CFOs confront mixed signals on the likelihood for a downturn. The economy shrank 0.9% during the second quarter and 1.9% during the first three months of 2022, meeting the common definition of recession as negative growth during at least two consecutive quarters.
U.S. manufacturing has shown signs of flagging during the past several weeks and the housing market, which contributes 15% to 18% of GDP, has slumped so far this year.
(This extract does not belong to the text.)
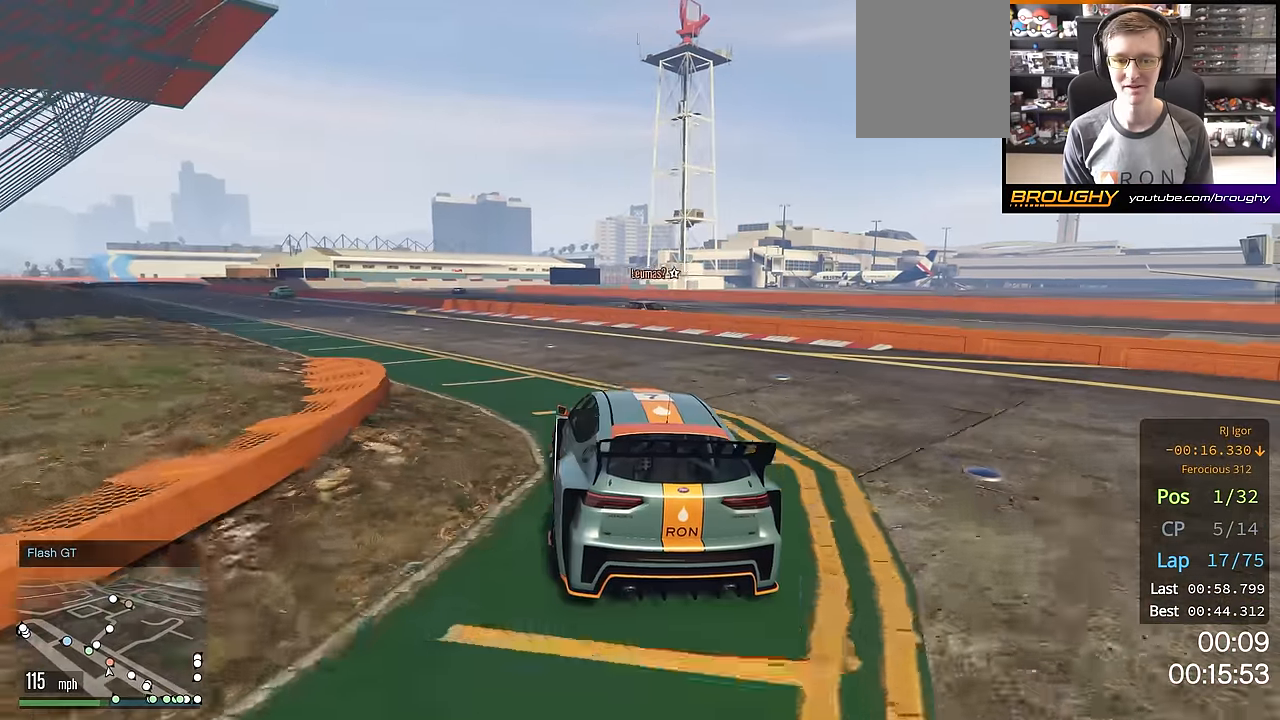
{"buttons": [], "left_stick": "left", "right_stick": "center", "events": [[317, "left_stick", "left"], [367, "R2", "up"]]}
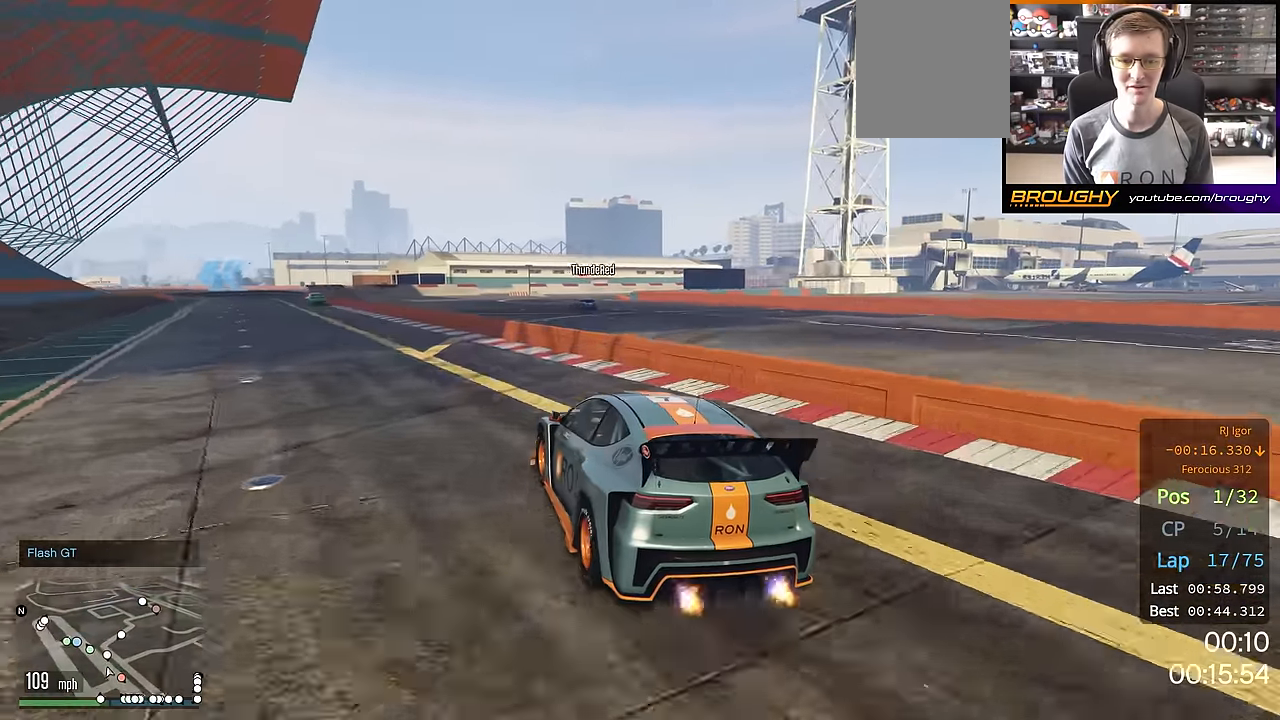
{"buttons": ["R2"], "left_stick": "left", "right_stick": "center", "events": [[117, "R2", "down"], [184, "left_stick", "center"], [250, "left_stick", "right"], [384, "left_stick", "left"]]}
Builder confidence in August fell for the eighth consecutive month, the National Association of Home Builders (NAHB) said Monday.
A gauge of “buyer traffic” at homes for sale sagged to the lowest level since the start of the pandemic in early 2020 in “a troubling sign that consumers are now sitting on the sidelines due to higher housing costs,” NAHB Chairman Jerry Konter said in a statement. Housing costs surged 5.7% last month in the largest increase since 1991.
The outlook for the economy also shows some signs of brightening. While forgoing home purchases, consumers stepped up outlays in June for a variety of goods and services. Retail spending rose 1%.
U.S. employers far outshined forecasts and expanded payrolls in July by 528,000, pushing down unemployment to 3.5% — a 50-year low seen just prior to the pandemic in early 2020.
Also, inflation slowed more than expected in July, increasing 8.5% compared with the same month last year after rising 9.1% on an annual basis in June, the Labor Department said Wednesday. The average price of gasoline has fallen 14% during the past month, according to AAA.
Although food prices surged 10.9% last month compared with July 2021, consumers have grown more optimistic that the Fed will curb inflation.
The median expected year-ahead inflation rate fell this month to 5%, its lowest reading since February, the University of Michigan found in its survey. The median long run expectation for inflation stayed within the 2.9% to 3.1% range of the past year.
The New York Fed also identified improved consumer sentiments toward price pressures. It found in a survey last month that expectations for median inflation in July 2023 fell to 6.2% from 6.8% in a June survey. Consumers expect 3.2% inflation in three years, down from 3.6% in June, and 2.3% in five years compared with 2.8% in the prior survey.
“Still, the share of consumers blaming inflation for eroding their living standards remained near 48%,” Hsu said.